En fonction du reste de ses travaux, le NIST peut choisir d’effectuer des simulations informatiques à l’aide de ses données et observations. Selon Ramirez, l’équipe pourrait finir par utiliser des programmes d’analyse structurelle, similaires à ceux qu’il utilise lors de la conception de quelque chose. Alternativement, l’équipe pourrait analyser ses découvertes et recréer l’effondrement avec des outils plus sophistiqués, comme Analyse des éléments finis. Ceci est plus couramment utilisé dans le domaine aérospatial et peut tenir compte de la géométrie complexe, des matériaux irréguliers, etc.

Un logiciel comme ABAQUS peut effectuer cette tâche, et il semble que le NIST ait, au moins dans le passé, l’a utilisé. À partir des découvertes précédentes et des images de l’effondrement de la tour, le groupe peut utiliser ces simulations pour tester ses idées. «Cela va prendre du temps, évidemment. Même avec la puissance des ordinateurs et ainsi de suite, vous pouvez imaginer à quel point cette tâche est laborieuse », a déclaré Ramirez.

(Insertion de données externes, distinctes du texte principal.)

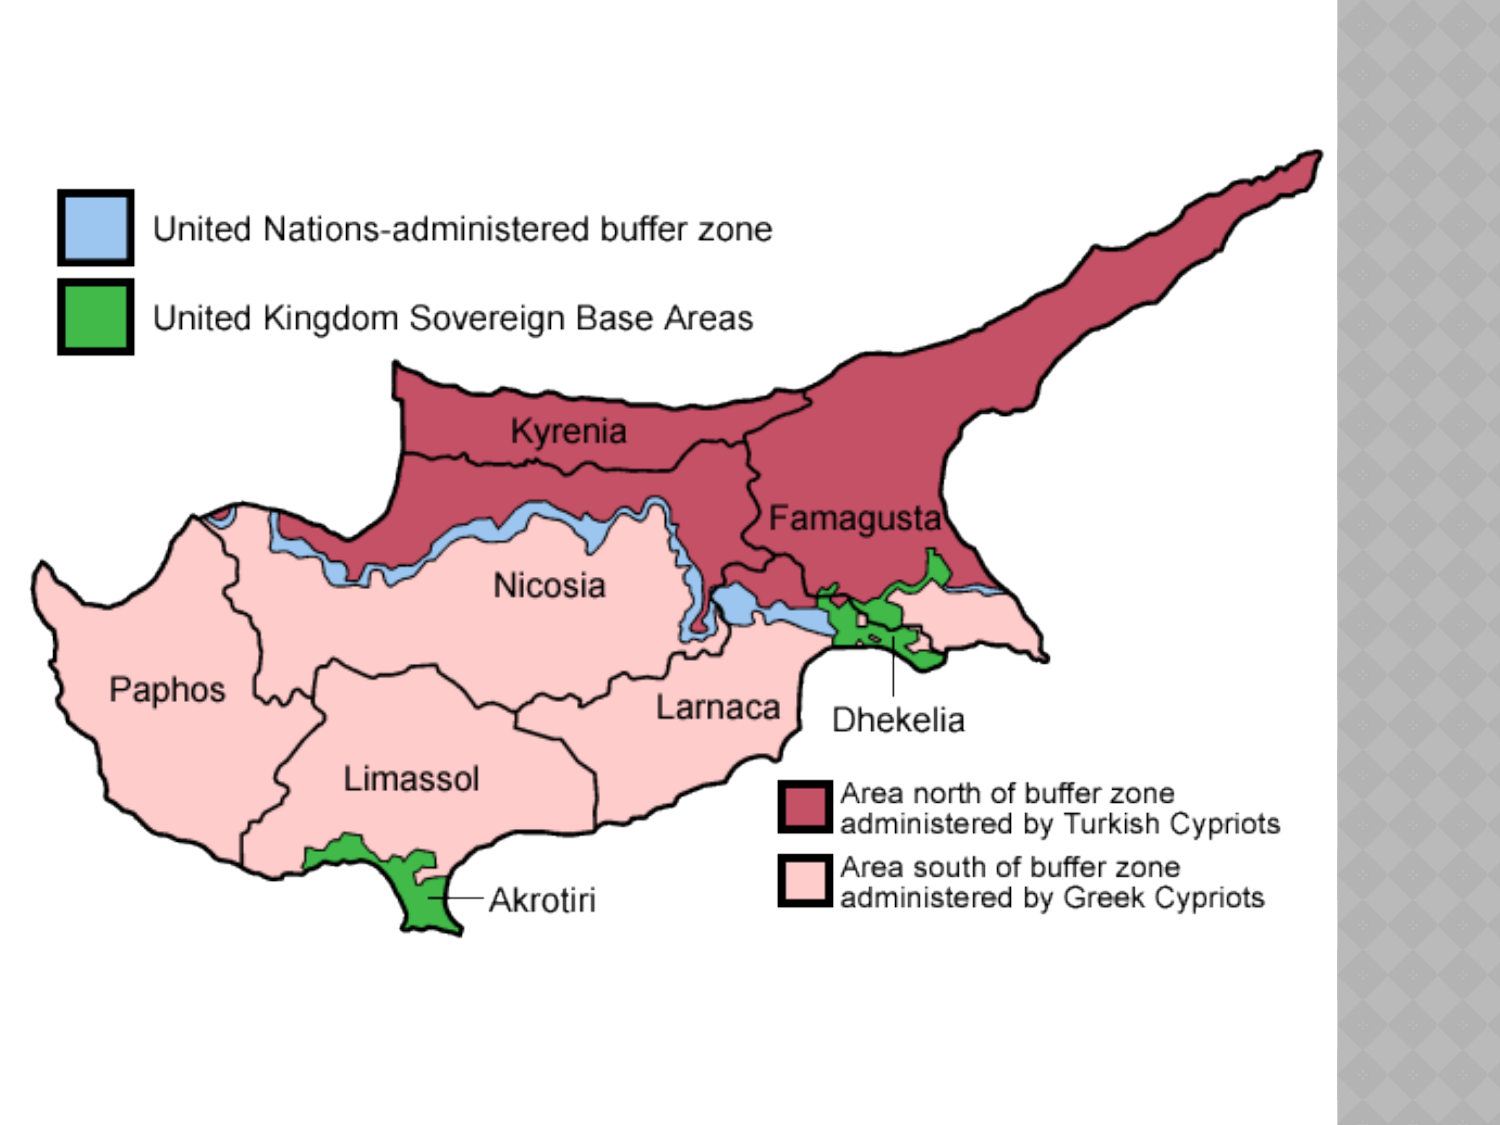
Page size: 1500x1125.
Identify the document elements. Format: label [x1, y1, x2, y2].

picture [27, 148, 1330, 941]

Selon Schafer, pratiquement tous les grands effondrements de bâtiments au cours des 50 dernières années ont, dans une certaine mesure, conduit à des changements dans les codes du bâtiment des États-Unis. Il a dit qu’il serait choqué s’il n’y avait aucun changement dans ce cas, peut-être sur la façon dont nous prévenons la corrosion ou organisons les inspections des bâtiments. Mais, en ce moment, il est trop tôt pour spéculer.

« Le domaine est très déterminé à tirer les leçons des échecs. Les échecs sont rares, ce qui veut dire que nous réussissons généralement, mais le but est certainement de ne rien avoir [at] ce niveau de tragédie », a-t-il déclaré.